Every record below, from first to last: print it exactly as shown.

START INPUT DATA

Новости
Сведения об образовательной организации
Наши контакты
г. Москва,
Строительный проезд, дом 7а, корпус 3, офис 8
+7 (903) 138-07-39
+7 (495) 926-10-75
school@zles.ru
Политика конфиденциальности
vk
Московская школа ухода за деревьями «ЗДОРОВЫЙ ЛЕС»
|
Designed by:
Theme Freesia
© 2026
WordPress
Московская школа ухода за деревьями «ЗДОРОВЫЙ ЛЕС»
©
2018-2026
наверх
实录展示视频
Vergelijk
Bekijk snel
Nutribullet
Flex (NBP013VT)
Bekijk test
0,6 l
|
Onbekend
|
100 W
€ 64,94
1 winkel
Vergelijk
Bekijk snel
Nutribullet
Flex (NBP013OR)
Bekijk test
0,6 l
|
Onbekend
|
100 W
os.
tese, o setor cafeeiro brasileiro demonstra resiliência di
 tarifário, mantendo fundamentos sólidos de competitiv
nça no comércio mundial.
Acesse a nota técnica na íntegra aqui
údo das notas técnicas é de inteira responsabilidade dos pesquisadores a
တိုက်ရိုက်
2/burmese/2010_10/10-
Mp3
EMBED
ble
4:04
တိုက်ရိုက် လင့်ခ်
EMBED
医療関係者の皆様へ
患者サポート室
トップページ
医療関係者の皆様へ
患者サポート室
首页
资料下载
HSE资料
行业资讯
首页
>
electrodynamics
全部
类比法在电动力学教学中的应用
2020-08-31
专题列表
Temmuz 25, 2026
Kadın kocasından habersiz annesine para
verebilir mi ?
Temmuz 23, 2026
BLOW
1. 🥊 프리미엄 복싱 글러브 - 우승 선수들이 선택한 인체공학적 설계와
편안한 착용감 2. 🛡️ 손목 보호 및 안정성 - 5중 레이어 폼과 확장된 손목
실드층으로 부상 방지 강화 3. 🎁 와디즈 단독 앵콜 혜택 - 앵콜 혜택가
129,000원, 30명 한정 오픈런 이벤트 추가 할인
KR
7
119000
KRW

END INPUT DATA

SOLVED PROBLEM:
Новости
Сведения об образовательной организации
Наши контакты
г. Москва,
Строительный проезд, дом 7а, корпус 3, офис 8
+7 (903) 138-07-39
+7 (495) 926-10-75
school@zles.ru
Политика конфиденциальности
vk
Московская школа ухода за деревьями «ЗДОРОВЫЙ ЛЕС»
|
Designed by:
Theme Freesia
© 2026
WordPress
Московская школа ухода за деревьями «ЗДОРОВЫЙ ЛЕС»
©
2018-2026
наверх
实录展示视频
Vergelijk
Bekijk snel
Nutribullet
Flex (NBP013VT)
Bekijk test
0,6 l
|
Onbekend
|
100 W
€ 64,94
1 winkel
Vergelijk
Bekijk snel
Nutribullet
Flex (NBP013OR)
Bekijk test
0,6 l
|
Onbekend
|
100 W
os.
tese, o setor cafeeiro brasileiro demonstra resiliência di
 tarifário, mantendo fundamentos sólidos de competitiv
nça no comércio mundial.
Acesse a nota técnica na íntegra aqui
údo das notas técnicas é de inteira responsabilidade dos pesquisadores a
တိုက်ရိုက်
2/burmese/2010_10/10-
Mp3
EMBED
ble
4:04
တိုက်ရိုက် လင့်ခ်
EMBED
医療関係者の皆様へ
患者サポート室
トップページ
医療関係者の皆様へ
患者サポート室
首页
资料下载
HSE资料
行业资讯
首页
>
electrodynamics
全部
类比法在电动力学教学中的应用
2020-08-31
专题列表
Temmuz 25, 2026
Kadın kocasından habersiz annesine para
verebilir mi ?
Temmuz 23, 2026
BLOW
1. 🥊 프리미엄 복싱 글러브 - 우승 선수들이 선택한 인체공학적 설계와
편안한 착용감 2. 🛡️ 손목 보호 및 안정성 - 5중 레이어 폼과 확장된 손목
실드층으로 부상 방지 강화 3. 🎁 와디즈 단독 앵콜 혜택 - 앵콜 혜택가
129,000원, 30명 한정 오픈런 이벤트 추가 할인
KR
7
119000
KRW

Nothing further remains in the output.